Visitors to the Patricia & Phillip Frost Art Museum at Florida International University can gaze at exhibits Writing on the Wall by Hank Willis Thomas and Dr. Baz Dreisinger as well as Relational Undercurrents, representing artists from all over the Caribbean. The museum’s signature event, Breakfast in the Park, is held the last day of citywide festivities, Dec. 9.
Jordana Pomeroy said she expects about 500 to 600 guests that morning with 630 reservations thus far to see marble sculptures by Elizabeth Turk. Dr. Pomeroy said, “We do want people to sign in because we want to attract them back. We like to get their email information, for example, and keep them interested in what we’re doing.”
She hopes the majority will be locals who revisit the event or attend for the first time and look forward to their return.

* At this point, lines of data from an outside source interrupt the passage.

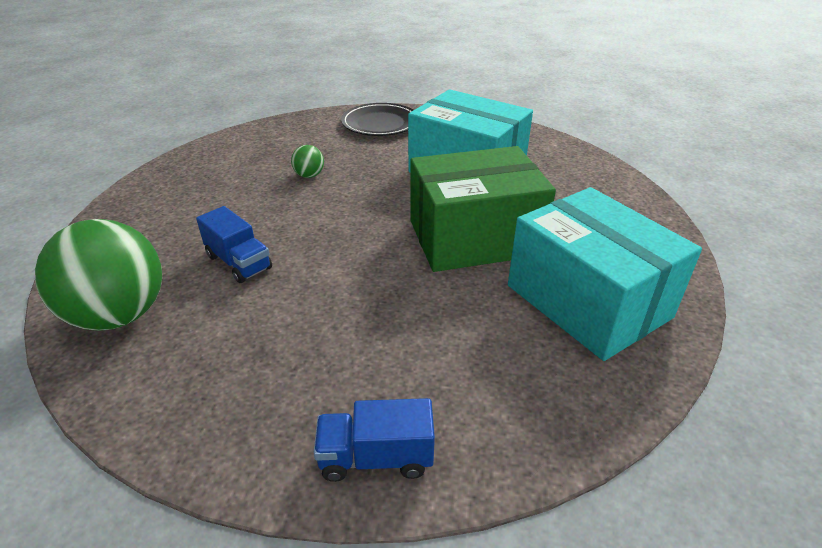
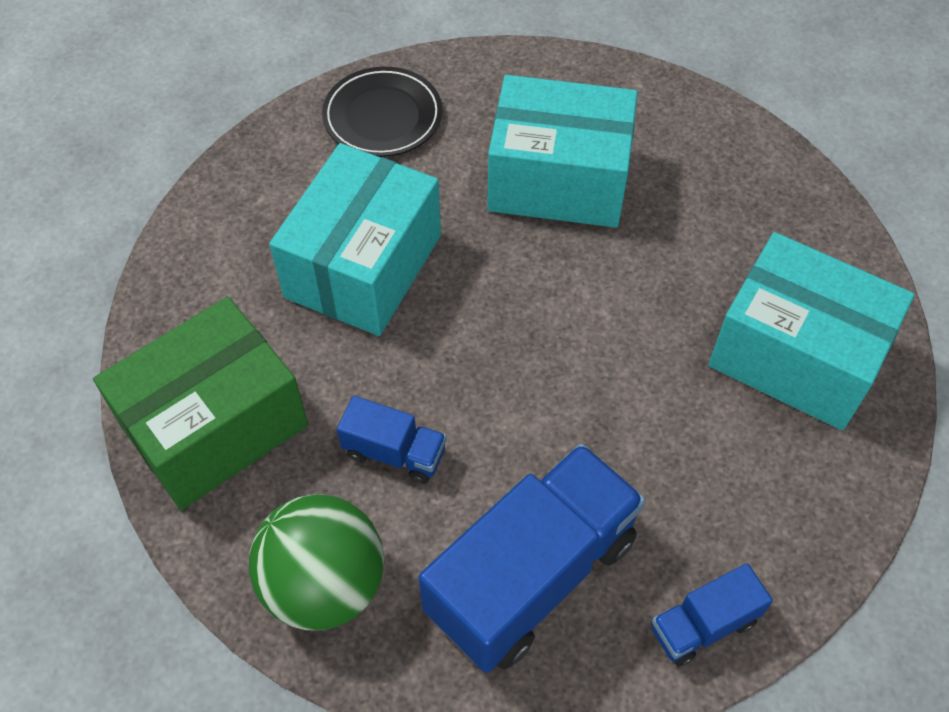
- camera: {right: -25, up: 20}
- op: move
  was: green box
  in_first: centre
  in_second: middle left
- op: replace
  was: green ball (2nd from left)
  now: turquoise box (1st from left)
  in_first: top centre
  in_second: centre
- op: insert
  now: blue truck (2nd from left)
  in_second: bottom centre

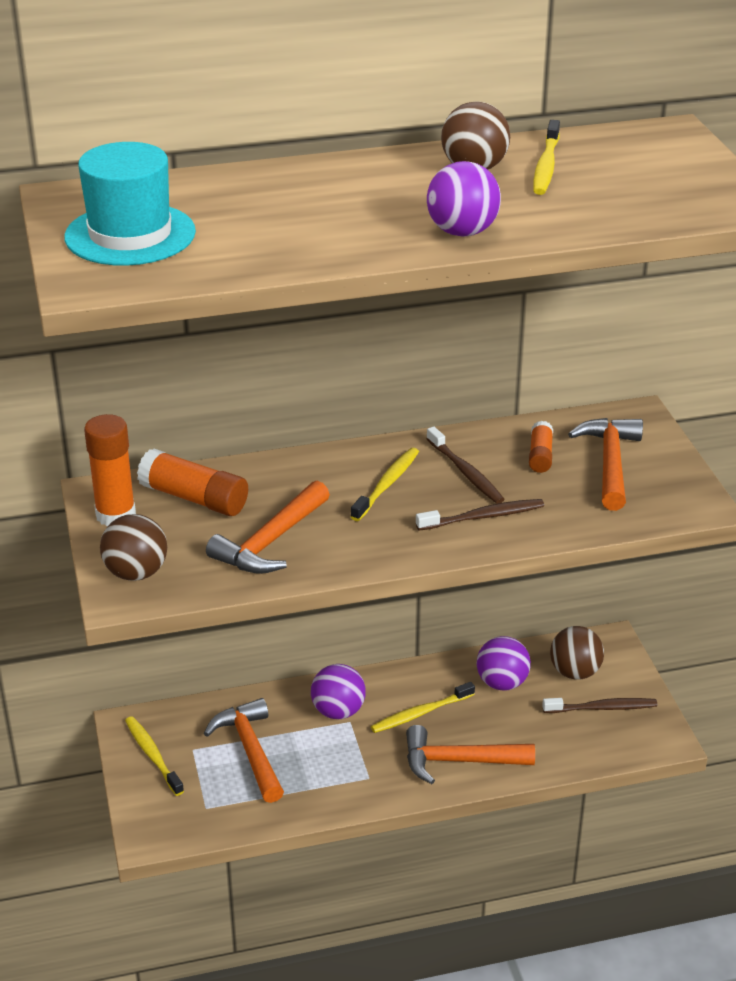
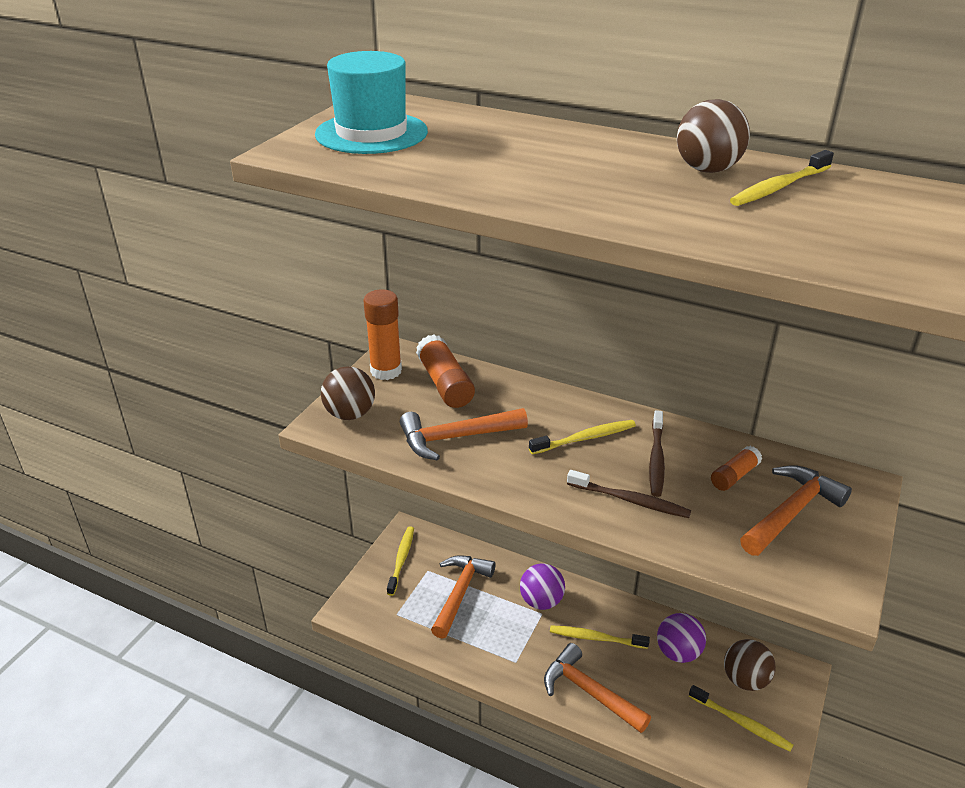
- camera: {right: 40, up: 0}
- op: recolor
  was: brown toothbrush (3rd from left)
  now: yellow toothbrush (4th from left)
  in_first: bottom right
  in_second: bottom right
- op: delete
  was: purple ball (2nd from left)
  in_first: top centre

“We have a lot of repeat visitors, so that’s an indicator that we are doing a great job,” Dr. Pomeroy said. “I think success is going to be that somebody comes to that event and then picks up our literature, gets our email blast, and wants to come back. Repeat visits is what I am after. That is our life’s blood. Somebody becoming a member of the museum is a big success.”
Museums like MDC Museum of Art and Design at 600 Biscayne Blvd. are not participating in the frenzy of Art Miami and Art Basel. The museum will continue to host the William Kentridge “More Sweetly Play the Dance” throughout December. Executive Director and Chief Curator Rina Carvajal said, “This is our offer to the city. The quality of the exhibition stays the same throughout the year. We do not change because of Art Basel.”
Although her team is not planning any special occasion for that time, Ms. Carvajal said, “Art Basel is great for Miami because it brings a lot of museum directors, galleries, collectors. They become aware of what we are producing in the city and what artists are doing here.”
Mr. Ostrander of PAMM said he believes early December is the time to show visitors that Miami is a cultural center: “We think about Miami outward and we hope that people coming here can see that reflected in what we’re showing.”